All told, the three Mondolkiri province disputes involve 93 Phnong families who claim that their land—once home to their an­cestors, rice fields and fruit plantations—has been illegally seized by powerful local officials, all of whom deny wrongdoing.

Mob Kret represents 19 families who allege that Keo Sarann, the deputy commander in chief of RCAF’s engineering brigade 179, in 2003 “borrowed” 50 hectares of their land in Sen Monorom district’s Romnea commune and nev­er gave it back.

Keo Sarann denies all wrongdoing. “I don’t own land that was en­croached on,” he said before declining to answer further questions.

Chhim Mob represents 28 families who accuse Long Vibol, the provincial director of the Cambodi­an Red Cross in Mondolkiri pro­vince, of encroaching on a swath of Phnong burial ground, also in Romnea commune.

“All the graveyards are gone,” Chhim Mob said, claiming that workers actually disinterred the bones from the burial sites.

Long Vibol denies wrongdoing. “I don’t own any land within a disputed area,” he said, adding that villagers had been “incited”—by whom he would not say—to file a complaint against him.

Svan Bob represents 46 Soksan commune families who claim that Men Soveth, the Koh Nhek district governor, and Nharang Chan, a provincial deputy governor, conspired to strip them of 300 hectares of their land.

Men Soveth also denied wrongdoing. He said that he and Nha­rang Chan were working together to stop villagers from encroaching on protected land. “If I allowed them to cut the trees, officials would have accused me of working with the villagers to destroy the forest,” he said. The land in question, he ad­ded, was abandoned by six Phnong families decades ago, during King Norodom Sihanouk’s reign, and now the descendants of those families have no right to claim it.

During their weeks in Phnom Penh, villagers said they visited the Ministry of Land Management 10 times; stopped by the National As­sembly, the National Land Dispute Authority office, and the Interior and Defense ministries; and also toured the offices of rights groups Licadho and Adhoc and the NGO Forum in an effort to get their cases addressed.

Much to their dismay, all their lobbying efforts resulted in a letter from Ministry of Land Manage­ment Secretary of State Chhan Saphan referring the disputes back to the Mondolkiri provincial governor and the provincial department of land management.

Svan Bob said that he has lost faith in local systems of dispute resolution. “We have tried all the pro­vincial authorities and none will even stamp the documents to say they received them. They are so afraid of the powerful people,” he claimed.

Chhan Saphan could not be reached for comment Sunday.

When not lobbying for their cause, the villagers hung out in the bare office of the Human Rights and Community Development Or­ganization in Phnom Penh’s Cham­kar Mon district, which is not much more than a room with a broken fan and a hard wood table.
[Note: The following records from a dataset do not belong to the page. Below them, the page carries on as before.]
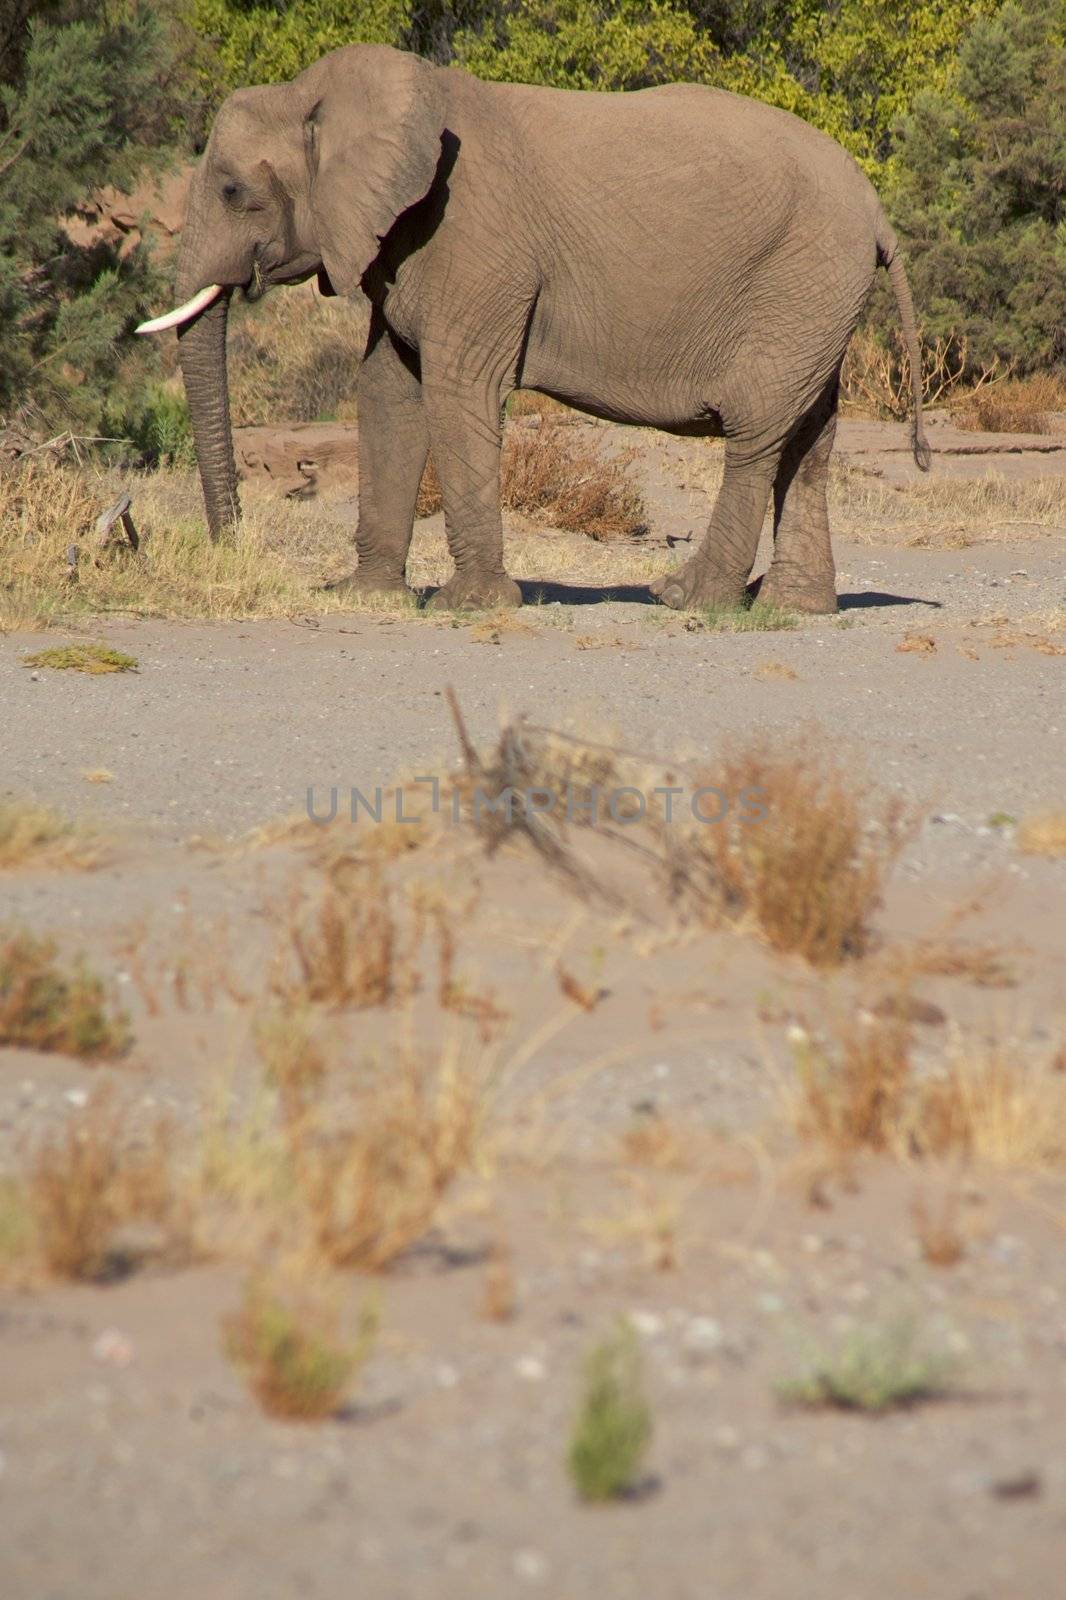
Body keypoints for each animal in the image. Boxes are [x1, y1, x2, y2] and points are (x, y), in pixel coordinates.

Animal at [136, 42, 928, 617]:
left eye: (234, 192)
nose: (233, 546)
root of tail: (878, 210)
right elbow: (390, 391)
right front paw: (367, 598)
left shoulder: (473, 241)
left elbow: (459, 390)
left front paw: (468, 607)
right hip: (816, 299)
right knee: (810, 439)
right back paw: (794, 610)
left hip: (800, 281)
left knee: (758, 432)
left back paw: (690, 599)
For a while, it looked like the villagers might end up stranded in that little room for want of funds. They had taken up a collection be­fore heading for Phnom Penh—Svan Bob said they raised about $2,000, and that some families sold their livestock to fund the trip—but that money didn’t last long. Licadho and NGO Forum eventually step­ped in with $60, and the group was able to return to Mondolkiri pro­vince on July 29th.

The day after returning home, villagers said they submitted their complaints to the provincial land management department. Mob Kret said the authorities promised to investigate the cases within four days.

Monday, then Tuesday, Wed­nesday, Thursday and Friday came and went.

Ben Ren, director of Mondolkiri province’s land management de­partment, acknowledged that he had received the complaints but said bad weather had prevented him from launching an investigation.

“It has been raining,” he said Sunday. “When the rain stops we will work on the case.”

He maintained that the Phnong have encroached on state land in an effort to profit from rising land prices, but promised to resolve the disputes fairly.

“If the land belongs to the people, I will return it. But if not, I will confiscate the land,” Ben Ren said.

Mob Kret said Sunday that he has yet to hear from officials.

“I have only 50 percent hope,” he said. “Now we must wait.”